Le peuple russe, lui, est majoritairement opposé à une guerre, selon les études d'opinion. Et dans les rues de Moscou, la population met en avant sa proximité avec les "frères" ukrainiens. "Nous n'avons que des bons sentiments envers les Ukrainiens. IIs sont comme des frères et je pense qu'en aucun cas nous ne leur déclarerons la guerre", assure ainsi Maria, une septuagénaire moscovite. 

De nombreux Russes ont un attachement pour l'Ukraine. D'ailleurs, 28% d'entre eux y ont de la famille, y ont étudiés ou y sont sont nés. "J'ai beaucoup de membres de ma famille en Ukraine.

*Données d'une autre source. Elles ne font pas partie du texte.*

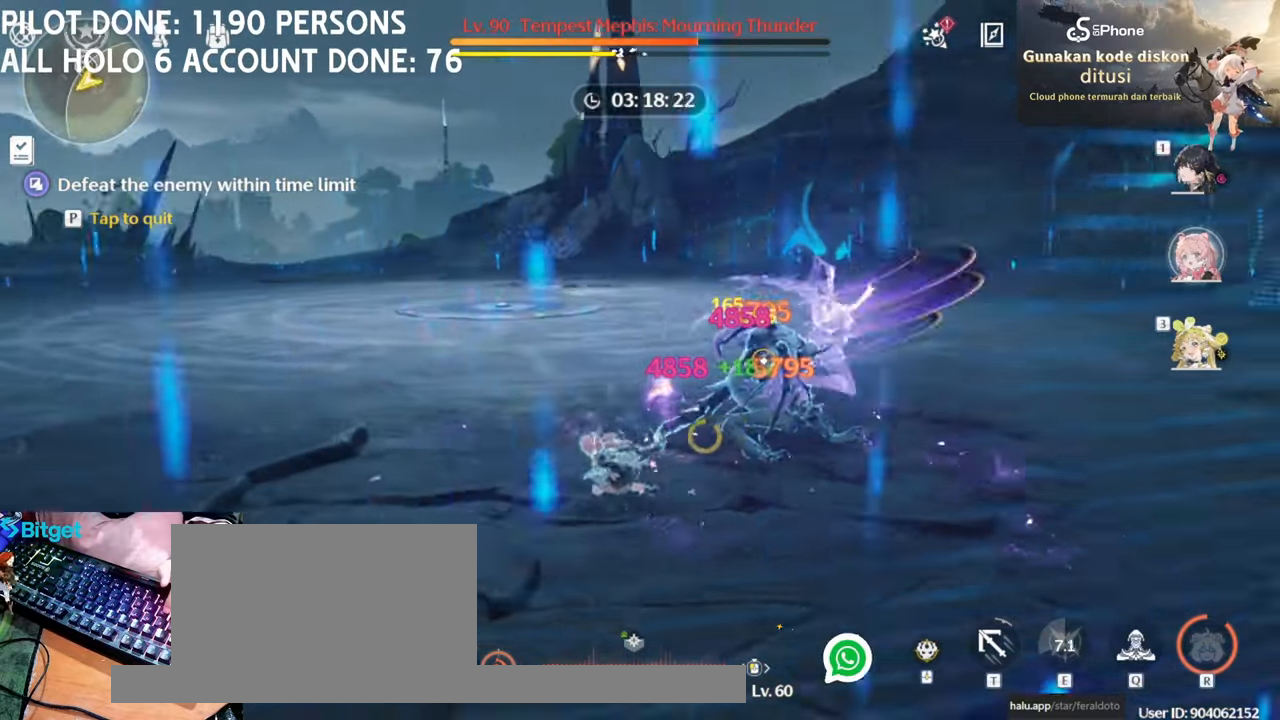
{"keys": [], "mouse": ["left"], "events": [[83, "mouse_right", "up"], [133, "s", "up"], [183, "a", "up"], [317, "q", "down"], [400, "q", "up"], [450, "mouse_left", "down"]]}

On se parle souvent et sans problème", raconte ainsi Nikita. "Évidemment, avec la propagande de nos gouvernements, nous pouvons avoir des divergences mais on évite d'en parler et ça se passe bien."

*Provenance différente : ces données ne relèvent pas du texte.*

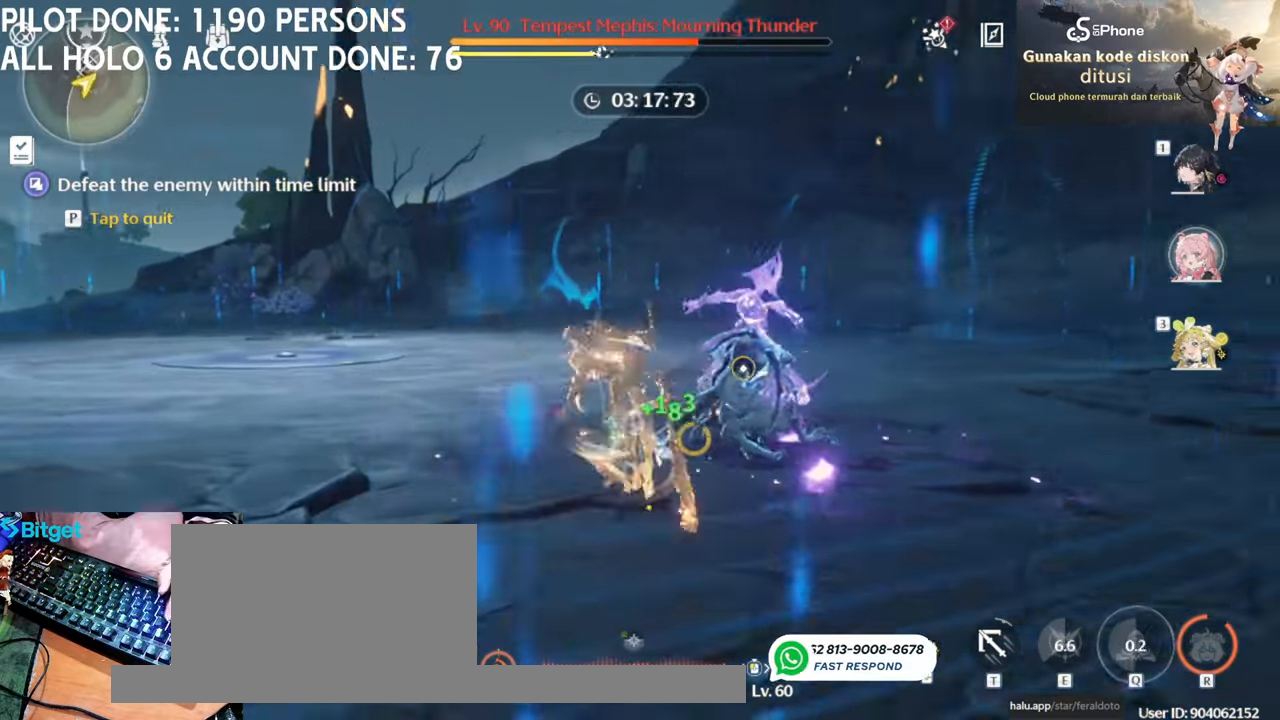
{"keys": [], "mouse": [], "events": [[100, "mouse_left", "up"], [150, "mouse_left", "down"], [300, "mouse_left", "up"], [350, "mouse_left", "down"], [467, "mouse_left", "up"]]}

Les États-Unis désignés comme responsables

L'opinion publique n'est néanmoins pas totalement déconnectée du discours du Kremlin. "Il n'est pas exclu que les Américains soient derrière ça", affirme Igor. Comme lui, l'immense majorité désigne les États-Unis comme responsables de la crise. "Ils tirent les ficelles là-bas parce que, sinon, l'Ukraine a toujours été un peuple ami." Le pouvoir russe n'aurait en revanche que peu à gagner d'un conflit puisque seuls 16% des Russes auraient une meilleure opinion de Vladimir Poutine en cas de guerre.